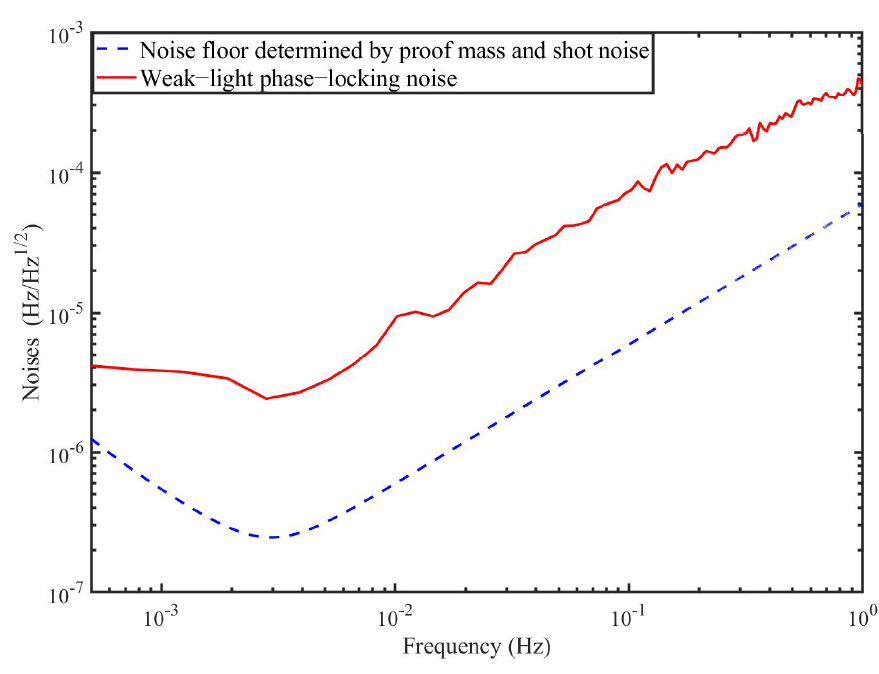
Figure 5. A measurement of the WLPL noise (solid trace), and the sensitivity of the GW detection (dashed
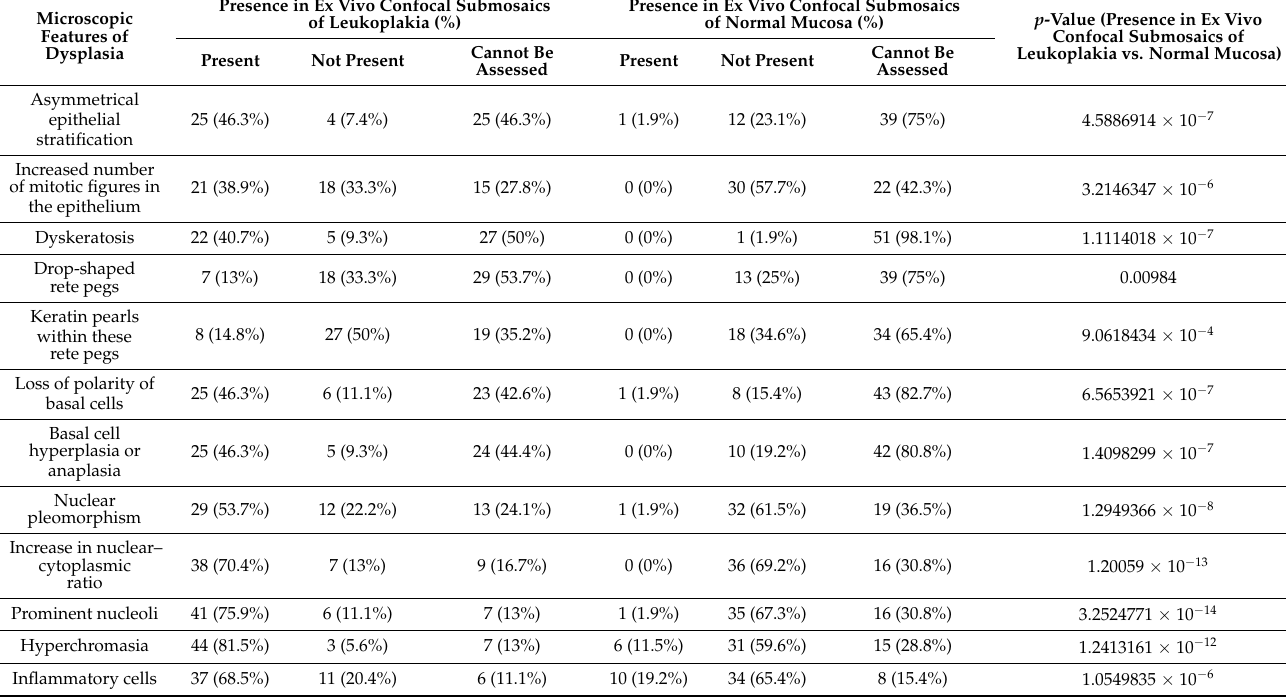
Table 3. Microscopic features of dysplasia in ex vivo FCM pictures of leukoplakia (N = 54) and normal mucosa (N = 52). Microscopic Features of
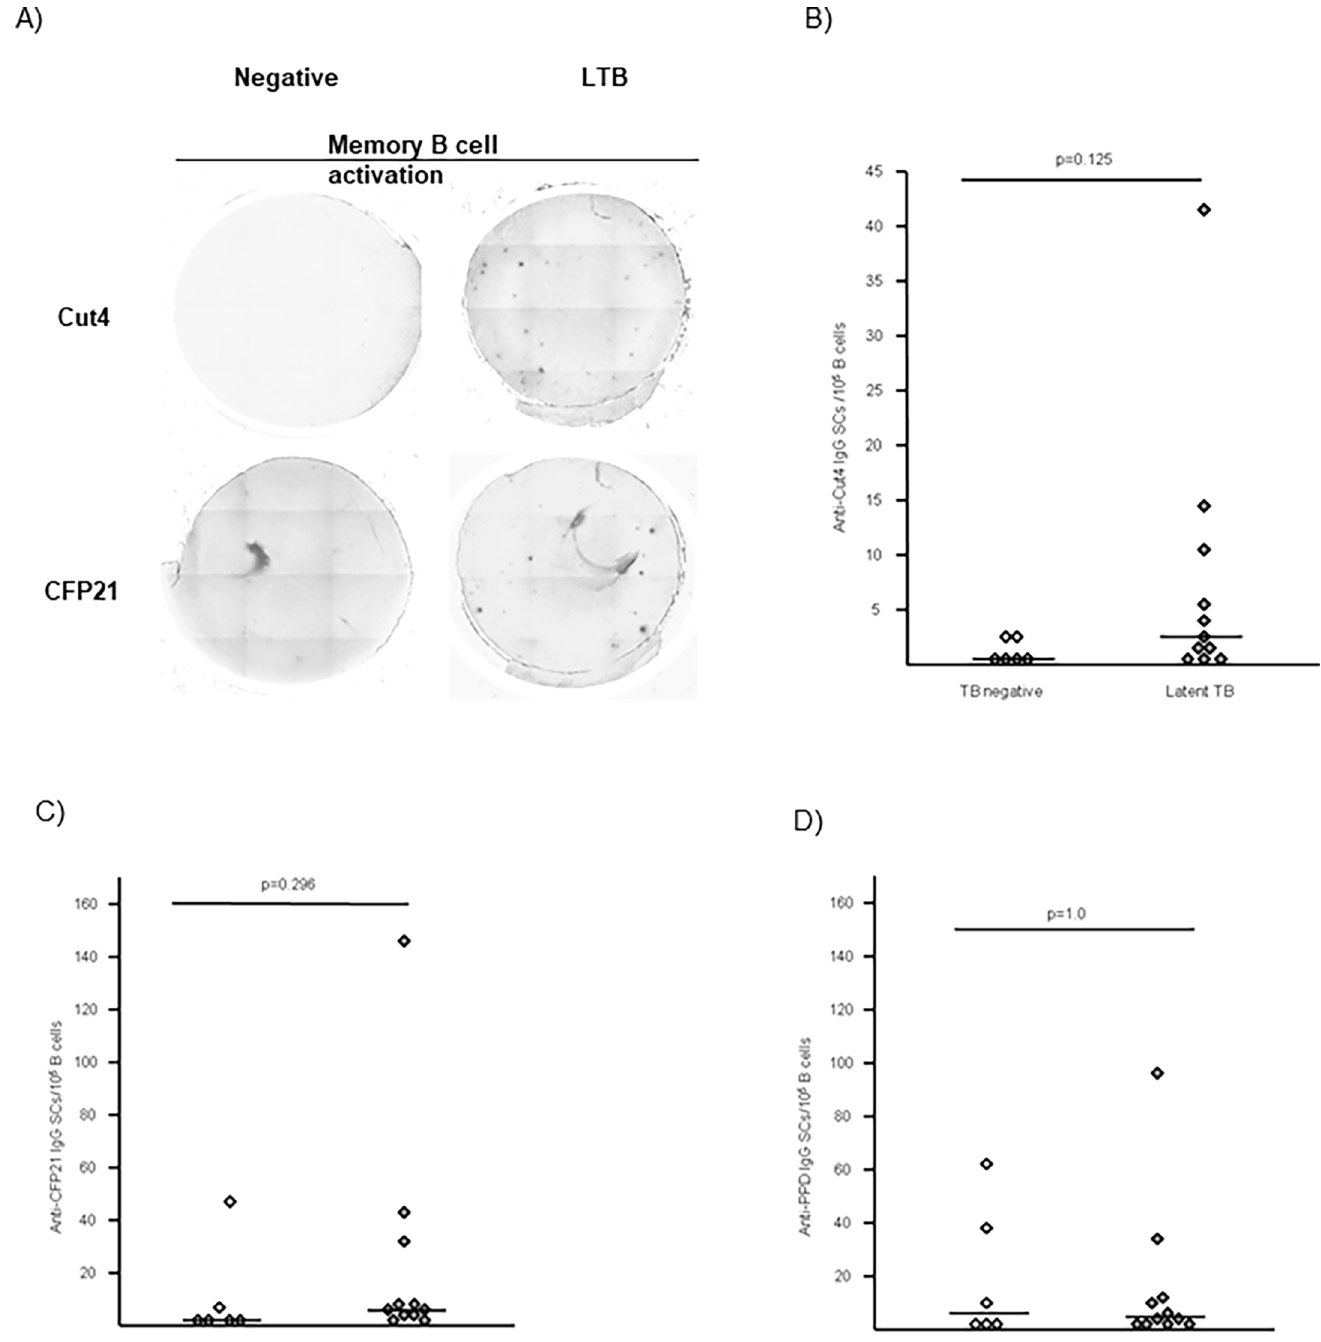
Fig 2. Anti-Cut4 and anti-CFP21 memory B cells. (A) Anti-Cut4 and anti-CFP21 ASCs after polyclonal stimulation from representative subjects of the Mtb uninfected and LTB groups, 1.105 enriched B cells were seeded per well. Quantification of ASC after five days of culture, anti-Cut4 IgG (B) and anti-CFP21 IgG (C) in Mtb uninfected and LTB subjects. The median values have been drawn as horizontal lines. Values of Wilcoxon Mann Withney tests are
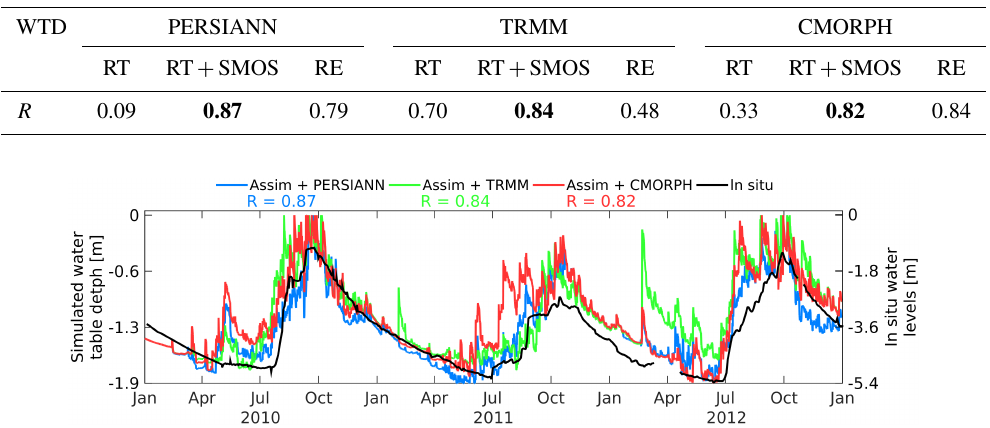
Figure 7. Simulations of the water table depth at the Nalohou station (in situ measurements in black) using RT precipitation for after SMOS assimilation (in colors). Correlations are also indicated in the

* * *

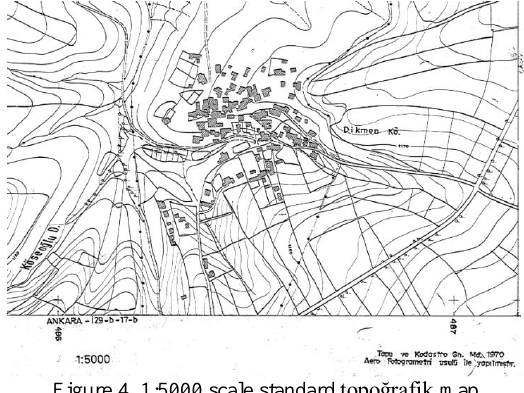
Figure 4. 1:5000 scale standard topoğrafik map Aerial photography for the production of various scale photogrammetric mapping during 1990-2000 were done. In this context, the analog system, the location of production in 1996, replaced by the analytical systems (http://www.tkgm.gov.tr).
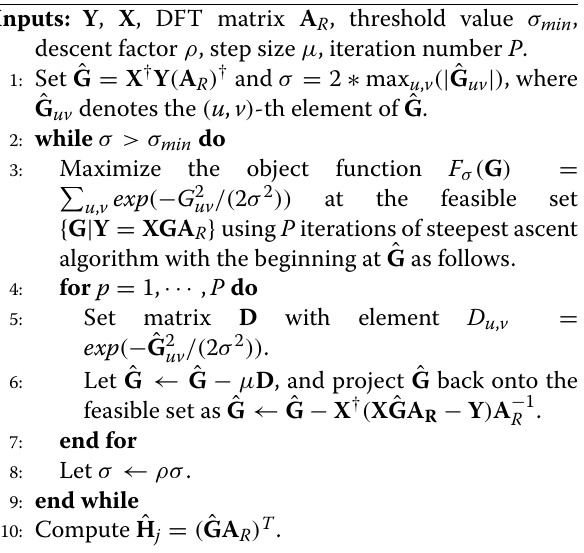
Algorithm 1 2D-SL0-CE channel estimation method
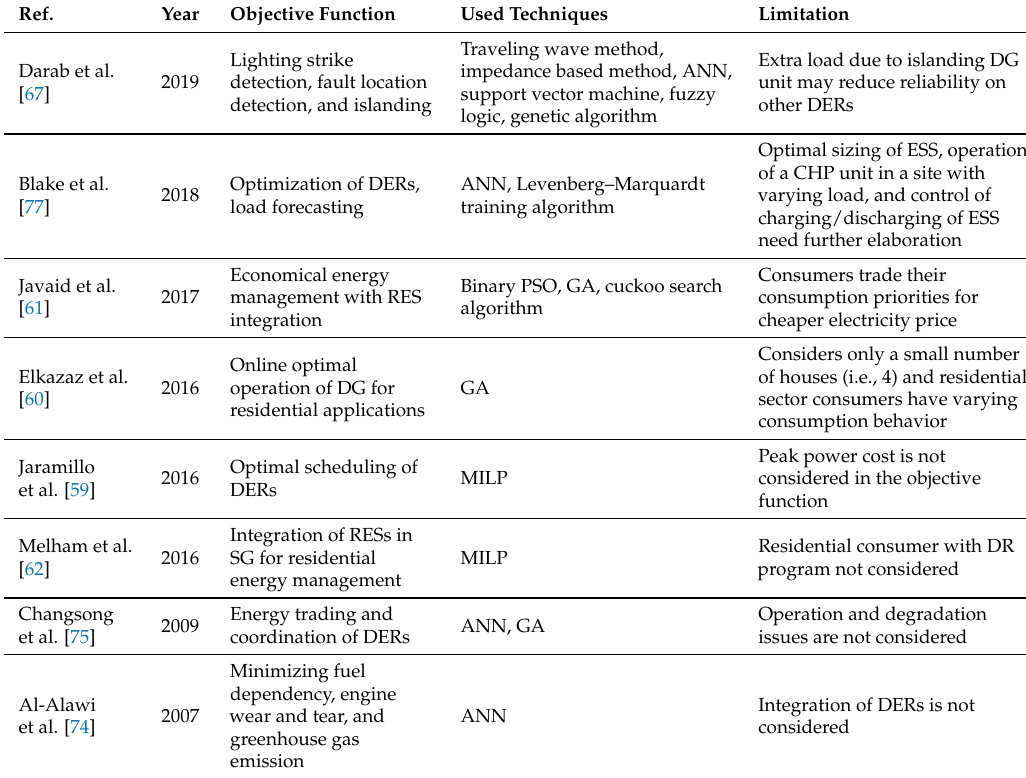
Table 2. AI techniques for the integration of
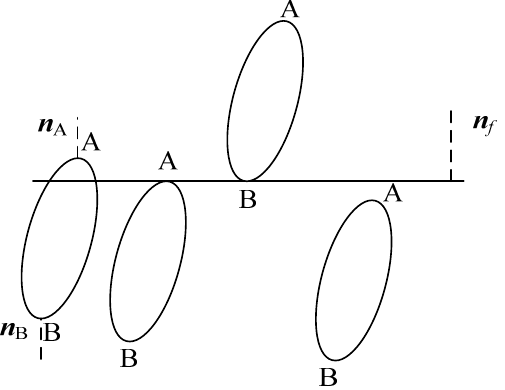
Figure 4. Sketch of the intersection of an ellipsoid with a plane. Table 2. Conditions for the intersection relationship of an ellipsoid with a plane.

...

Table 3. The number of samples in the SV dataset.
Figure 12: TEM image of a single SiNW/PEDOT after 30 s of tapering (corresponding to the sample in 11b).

The problem → When you reach the line holding "Fig 2. Anti-Cut4" in the listing above, begin retyping exactly, and stop once the line holding "Figure 7. Simulations" is done; pictures stay out.

Result of this exercise →
Fig 2. Anti-Cut4 and anti-CFP21 memory B cells. (A) Anti-Cut4 and anti-CFP21 ASCs after polyclonal stimulation from representative subjects of the Mtb uninfected and LTB groups, 1.105 enriched B cells were seeded per well. Quantification of ASC after five days of culture, anti-Cut4 IgG (B) and anti-CFP21 IgG (C) in Mtb uninfected and LTB subjects. The median values have been drawn as horizontal lines. Values of Wilcoxon Mann Withney tests are
Figure 7. Simulations of the water table depth at the Nalohou station (in situ measurements in black) using RT precipitation for after SMOS assimilation (in colors). Correlations are also indicated in the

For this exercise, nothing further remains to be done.